Wednesday, December 8, 2010

A Gross Realization

After my last wonderful visit to the Farm, I found myself having a minor case of the sniffles.  At the first rest stop on the I-5, I pulled over to blow my nose.  As I walked into the bathroom to get some toilet paper, something that I am sure we have all done from time to time, I experienced a moment of sheer revulsion.  As I reached down to unspool an ample handful of “noise blowing receptacle”, I had a moment of clarity regarding what I was about to do.  Before I go there, I am hoping that I am not the only person in the world who has done this before.  If I am, this whole story is going nowhere and I will likely be ostracized for ever more as the person “who did that”.  Anyway, back to my ugh moment.  In the instant before my hand touched the sheet of paper sticking out from beneath the metal shroud, I thought of the hand that probably last touched that sheet.  Some strange, and probably disgusting man (Who else would go number two in a roadside rest stop like this one), had pulled off the last sheet to hastily wipe the remnants of what had previously been the occupant of his colon.  Given the meager ply of this paper, there is a good chance that it had not provided his hand with full sanitary protection before he had pulled this last sheet.  There is no need for more visuals there, I am sure you get the picture.  And this was the paper that I was previously planning to hold to my face while I blew my nose.  Pretty gross, huh!  For those who will admit to having done this before, I suspect that you will never do it again.  The implications of the act are going to be too profoundly embedded in you conscious and subconscious.
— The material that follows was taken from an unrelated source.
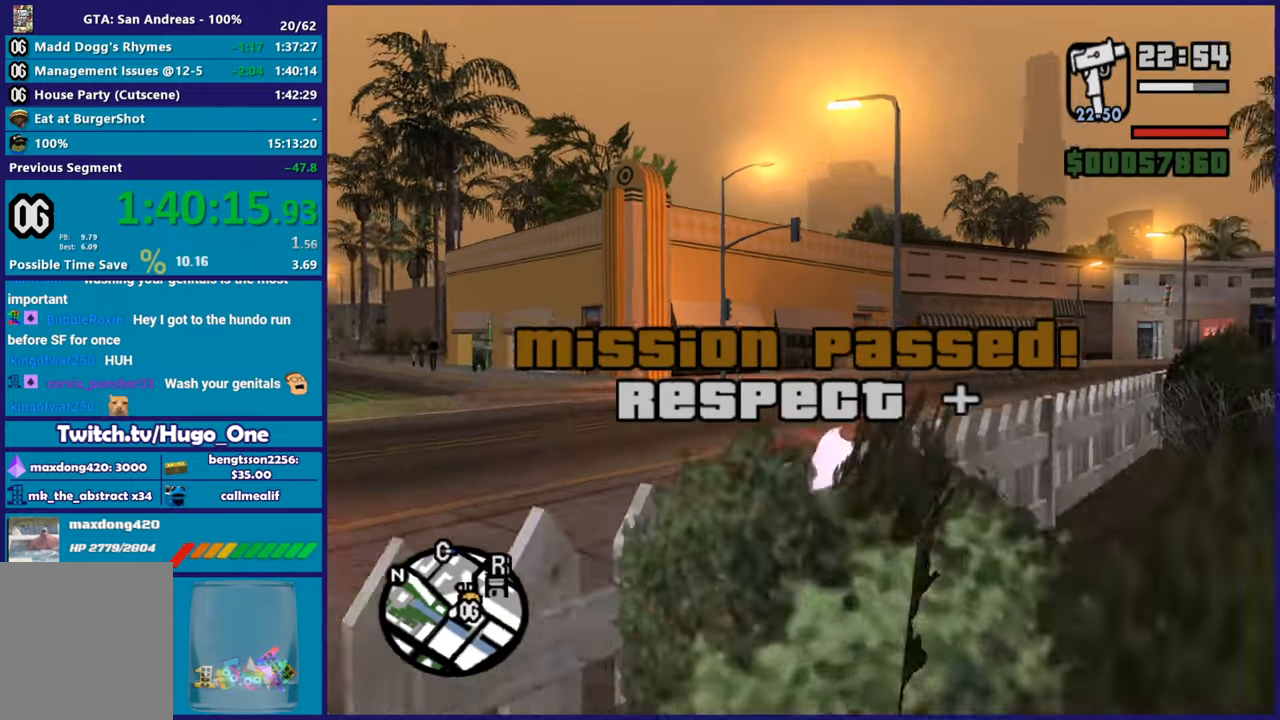
{"buttons": [], "left_stick": "up", "right_stick": "center", "button_events": [[100, "A", "up"], [200, "A", "down"], [317, "A", "up"], [384, "A", "down"], [501, "A", "up"]]}
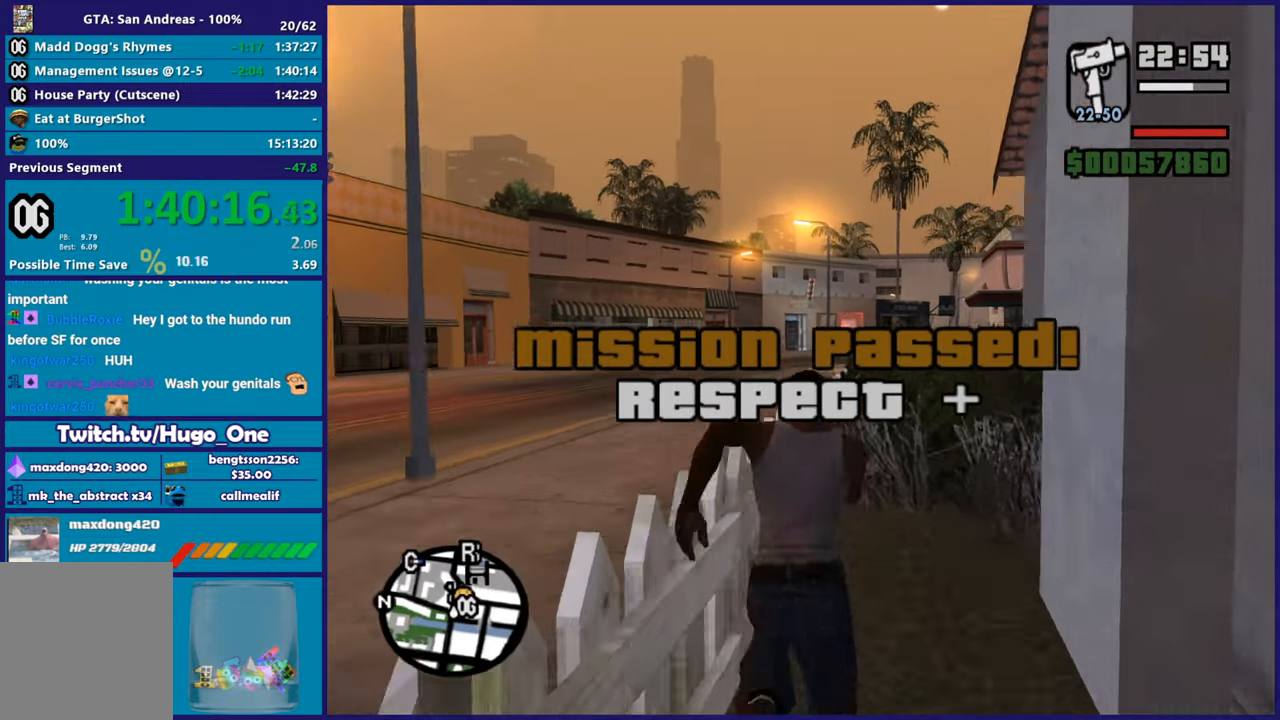
{"buttons": ["A"], "left_stick": "up", "right_stick": "center", "button_events": [[83, "A", "down"], [200, "A", "up"], [300, "A", "down"], [383, "A", "up"], [483, "A", "down"]]}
Now, I don’t work for the Kleenex industry, although I am game if they are, so my story is not intended to help move the product off the shelves.  The intent of my story is to ask why an anecdote like this can be very influential while people choose to ignore other disgusting aspects of life and proceed like its business as usual.
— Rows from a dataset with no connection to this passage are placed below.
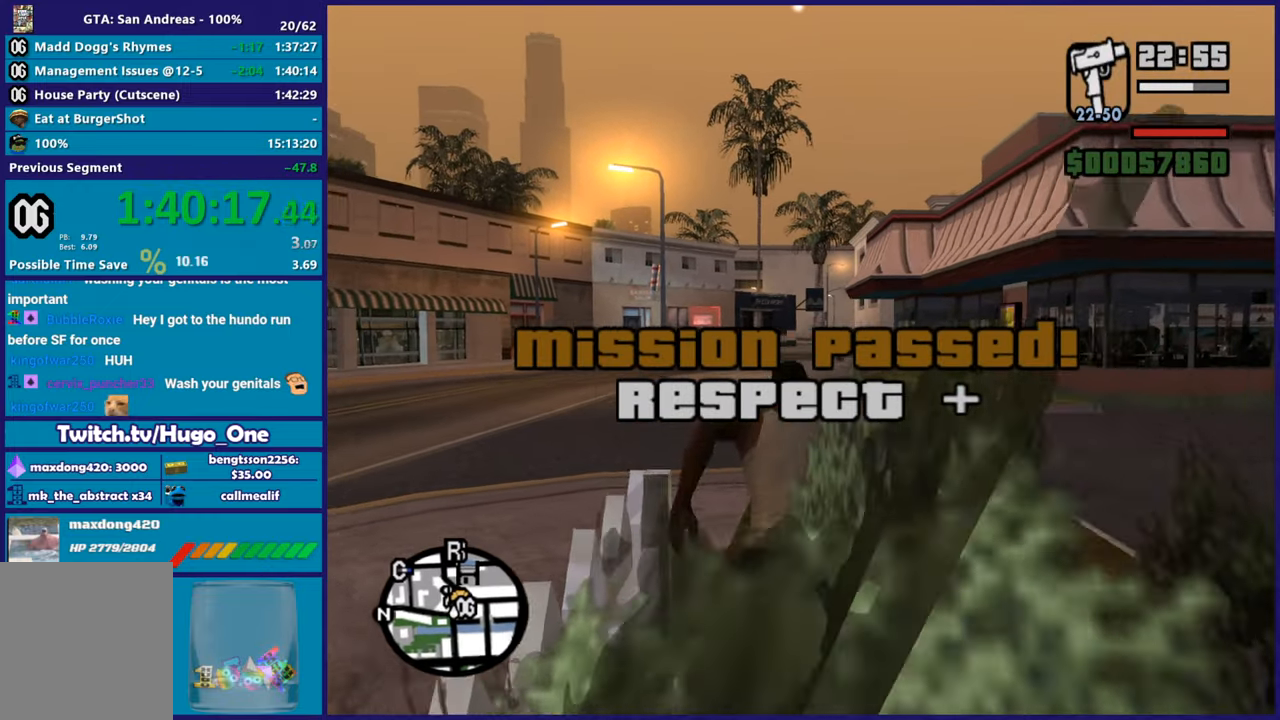
{"buttons": ["A"], "left_stick": "up", "right_stick": "center", "button_events": [[66, "A", "up"], [150, "A", "down"], [283, "A", "up"], [367, "A", "down"]]}
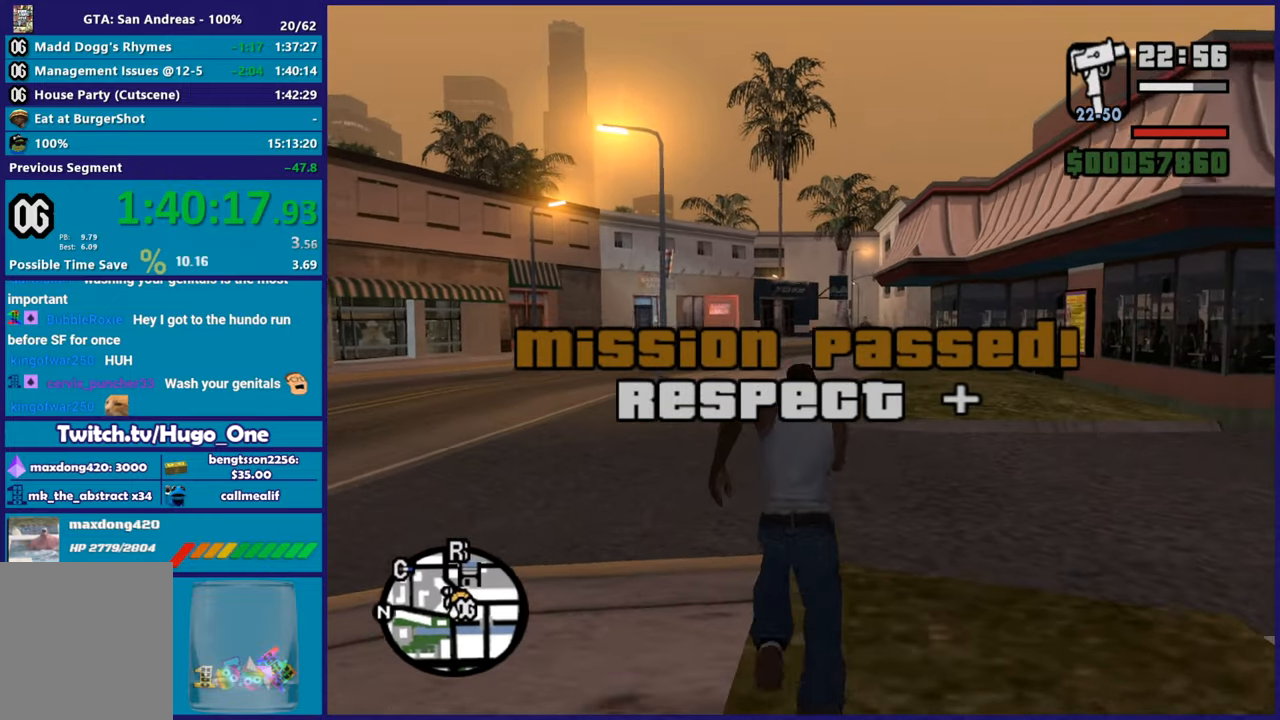
{"buttons": [], "left_stick": "up", "right_stick": "center", "button_events": [[17, "A", "up"], [117, "A", "down"], [234, "A", "up"], [317, "A", "down"], [434, "A", "up"]]}
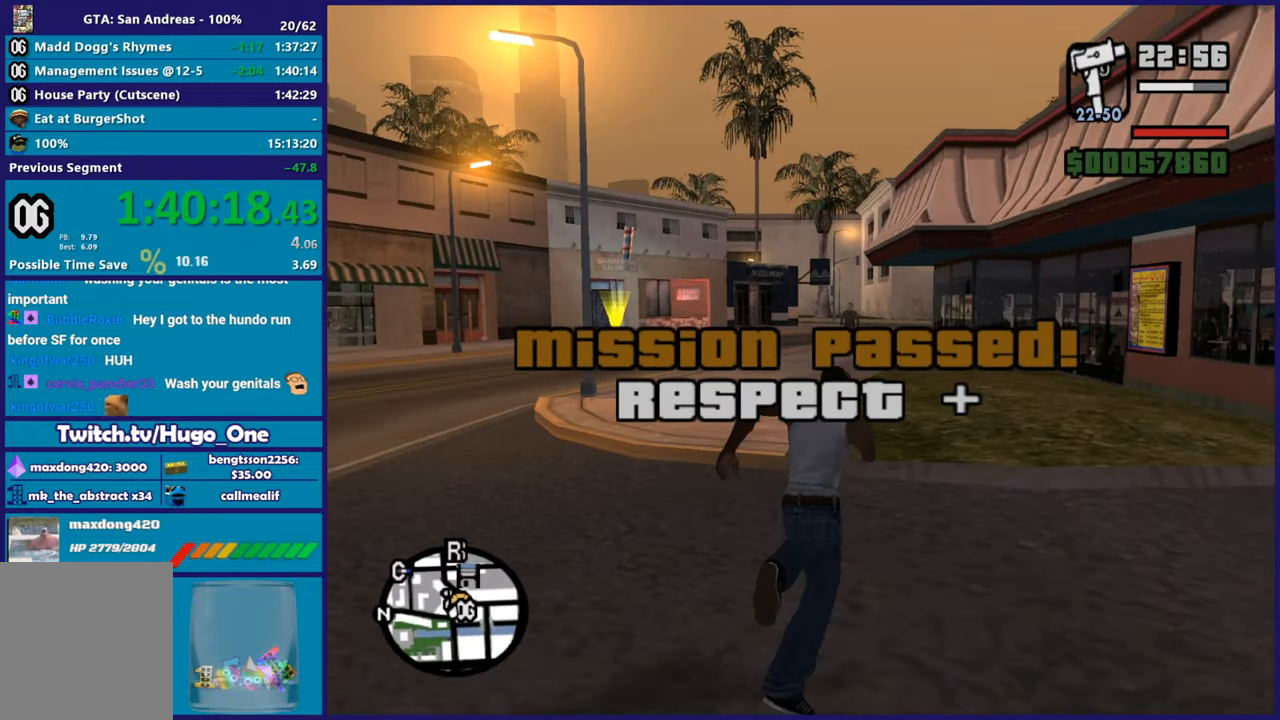
{"buttons": ["A"], "left_stick": "up", "right_stick": "center", "button_events": [[33, "A", "down"], [133, "A", "up"], [233, "A", "down"], [333, "A", "up"], [433, "A", "down"]]}
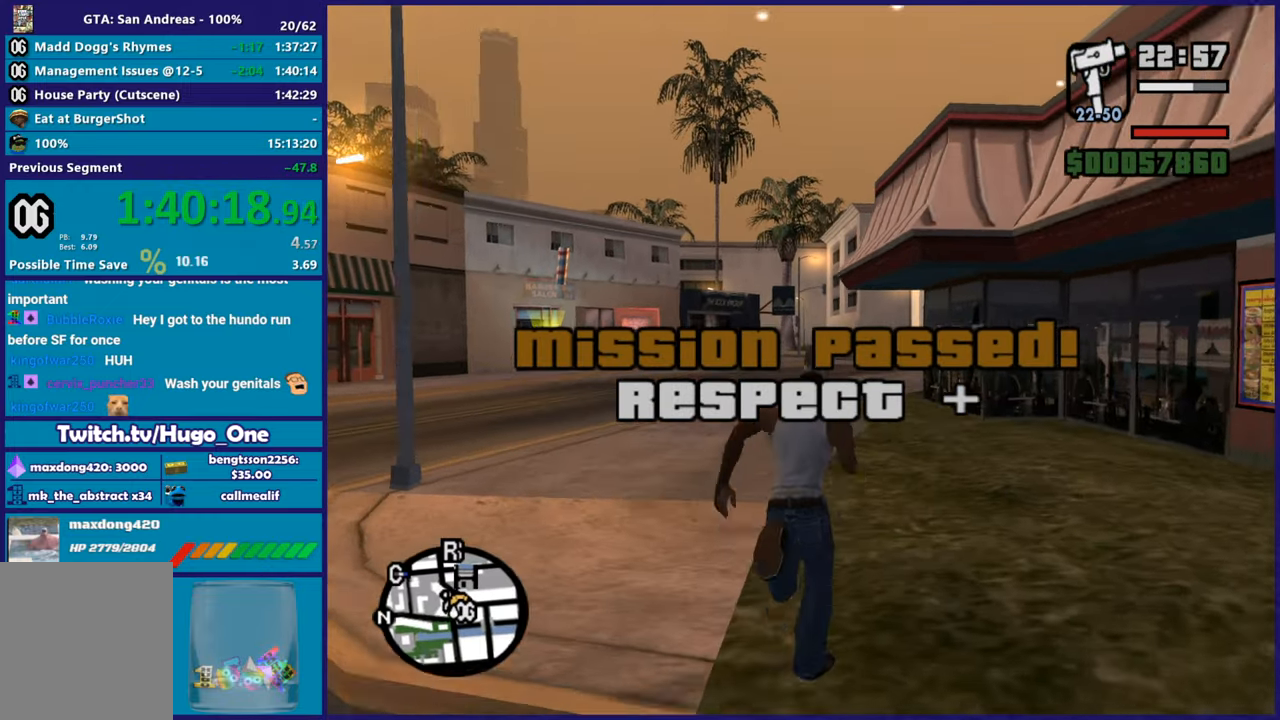
{"buttons": [], "left_stick": "up", "right_stick": "center", "button_events": [[34, "A", "up"], [134, "A", "down"], [234, "A", "up"], [317, "A", "down"], [417, "A", "up"]]}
Witness for example, the following quote which I read on the wall of a popular Vegan restaurant that I frequent:
“For my part I rather wonder both by what accident and in what state of soul or mind the first man did so, touched his mouth to gore and brought his lips to the flesh of a dead creature, he who set forth tables of dead, stale bodies and ventured to call food and nourishment the parts that had a little before bellowed and cried, moved and lived.  How could his eyes endure the slaughter when throats were slit and hides flayed and limbs torn from limb?  How could his nose endure the stench?  How was it that the pollution did not turn away his taste, which made contact with the sores of others and sucked juices and serums from mortal wounds?... But for the sake of some little mouthful of flesh we deprive a soul of the sun and light, and of that proportion of life and time it had been born into the world to enjoy.”
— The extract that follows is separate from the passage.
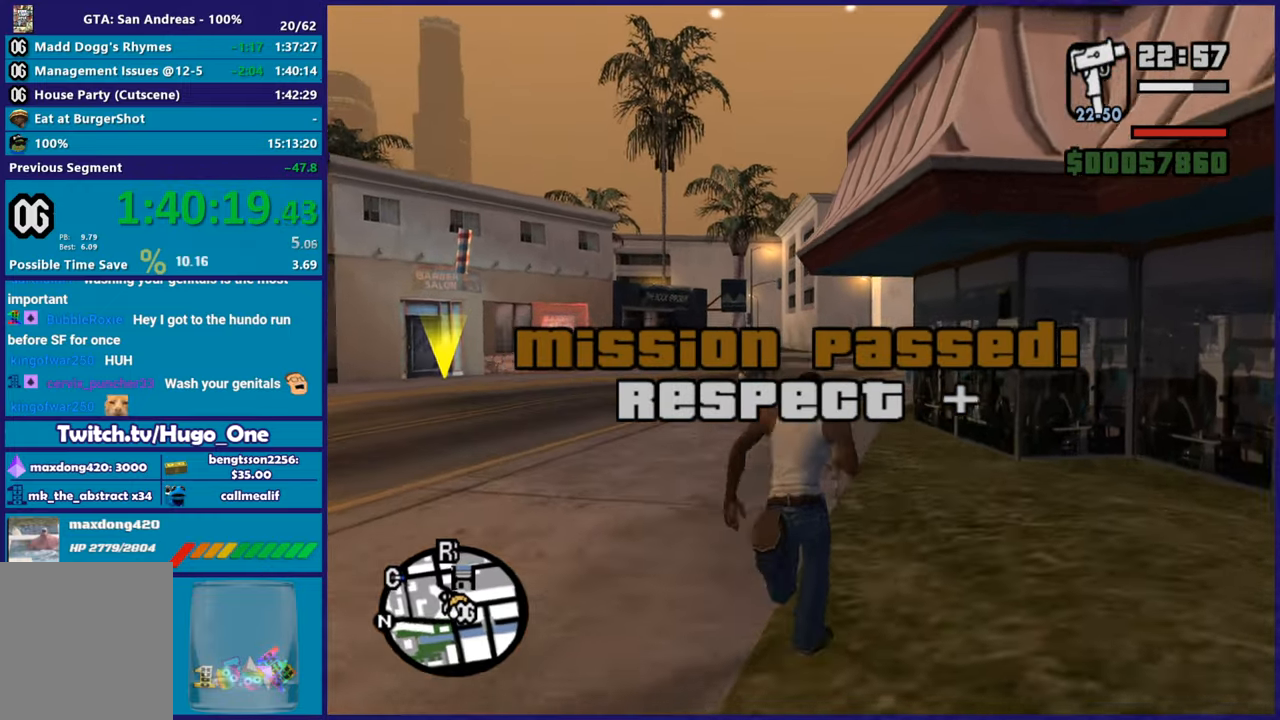
{"buttons": [], "left_stick": "up", "right_stick": "center", "button_events": [[16, "A", "down"], [100, "A", "up"], [200, "A", "down"], [300, "A", "up"], [383, "A", "down"], [483, "A", "up"]]}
This quote is attributed to Plutarch, a Greek historian, biographer, and essayist born in 46 CE.  Maybe Plutarch is a bit too abstract and since you haven’t heard of him, his words do not resonate (Although why my grossly formatted words would if his don’t is a mystery to me).  Let’s try something else on for size:
“Truly man is the king of beasts, for his brutality exceeds theirs.  We live by the death of others:  we are burial places!  I have from an early age abjured the use of meat, and the time will come when men such as I will look on the murder of animals as they now look on the murder of men.”
Those words were uttered by a man who is revered as the pinnacle of wisdom, a certain Leonardo DaVinci.  Why is it that what was so obvious to these men centuries ago continues to elude the majority of the world’s population.  Has death and suffering become so engrained in us that we don’t even give it a second thought?  Are we so selfish that it just doesn’t matter?  Have we forgotten that all life is sacred and worthy of respect?
Believe it or not, we all have a choice to make when it comes to the disgusting things that we choose to say “no” to.  The main difference between the toilet paper situation and the eating of animal corpses is that there is a decent chance that the toilet paper wasn’t contaminated with feces.  Think about it.